McDiarmid Homes vows to address homeowners' complaints
Manitoba woman says her Ready-to-Move house was a 'war zone' due to problems
The new president of McDiarmid Lumber says he is appalled by how customers who bought the company's pre-fabricated houses have been treated.
A number of homeowners across the Prairies, including Doris Dzuba of St. Andrews, Man., have told CBC News that their Ready-to-Move (RTM) houses by McDiarmid Homes were poorly built, and the company has done little to fix them.
Richard Hutchings told CBC News late Thursday that he will begin addressing customers' complaints in the next six weeks.
Hutchings was named chief restructuring officer last month, replacing Vince Ryz, who was forced to resign as president following an intervention by secured creditors.
Ryz is now involved in a family court dispute over the future of the company.
'Looked like a war zone'
Dzuba said her RTM house in the St. Andrews area, outside Winnipeg, had cracks in the walls, countertops and exterior siding.

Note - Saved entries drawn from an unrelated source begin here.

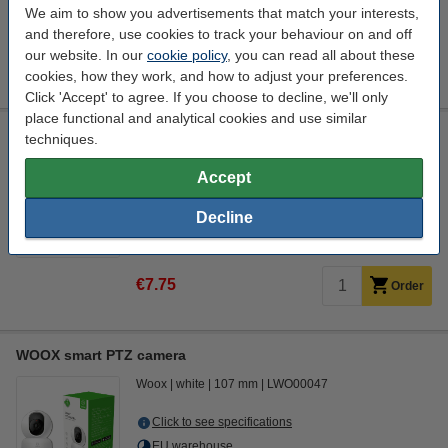
We aim to show you advertisements that match your interests,
EU warehouse
and therefore, use cookies to track your behaviour on and off
our website. In our
cookie policy
, you can read all about these
€41.50
Order
cookies, how they work, and how to adjust your preferences.
Click 'Accept' to agree. If you choose to decline, we'll only
place functional and analytical cookies and use similar
123ink air pressure cleaner, 400ml
techniques.
123inkt
301186
400 ml
Accept
Click to see specifications
Decline
In stock
Order now, we can ship this today!
€7.75
Order
WOOX smart PTZ camera
Woox
white
107 mm
LWO00047
Click to see specifications
EU warehouse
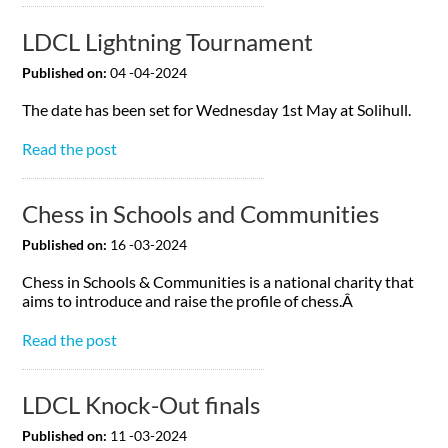
LDCL Lightning Tournament
Published on:
04 -04-2024
The date has been set for Wednesday 1st May at Solihull.
Read the post
Chess in Schools and Communities
Published on:
16 -03-2024
Chess in Schools & Communities is a national charity that
aims to introduce and raise the profile of chess.Â
Read the post
LDCL Knock-Out finals
Published on:
11 -03-2024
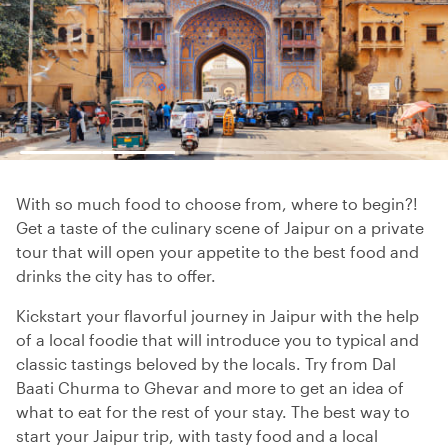
With so much food to choose from, where to begin?!
Get a taste of the culinary scene of Jaipur on a private
tour that will open your appetite to the best food and
drinks the city has to offer.
Kickstart your flavorful journey in Jaipur with the help
of a local foodie that will introduce you to typical and
classic tastings beloved by the locals. Try from Dal
Baati Churma to Ghevar and more to get an idea of
what to eat for the rest of your stay. The best way to
start your Jaipur trip, with tasty food and a local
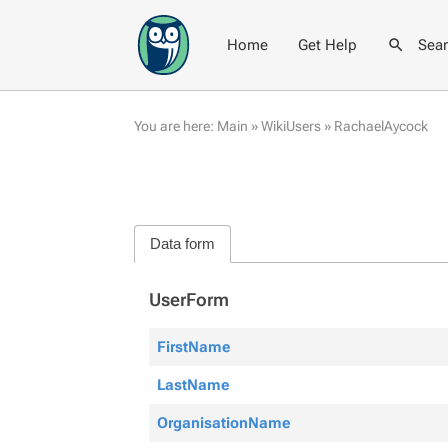
Home
Get Help
Sea
You are here:
Main
»
WikiUsers
»
RachaelAycock
Data form
UserForm
FirstName
LastName
OrganisationName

As well, there were poorly-fitting cupboards, and the deck almost fell off the house, she said.
"My house, to tell you the truth … it looked like a war zone," she said Wednesday.
"It looked like a war zone in my home and it was … not even two years old; it was a year-old home."
Dzuba said she met with a McDiarmid employee in an effort to resolve the issues, but afterwards she got a letter from the company.
"A couple of days later I got registered mail saying, 'You are not allowed on the property. You will be charged and you will be fined,'" she said.
Dzuba said she ended up selling the home at a loss of about $20,000 after she could not get the company to fix the problems.
She said she complained to the Better Business Bureau and the Consumer Protection Office and was advised to sue.
People in Saskatchewan and Alberta have also come forward with complaints about the RTM houses they purchased from McDiarmid Homes.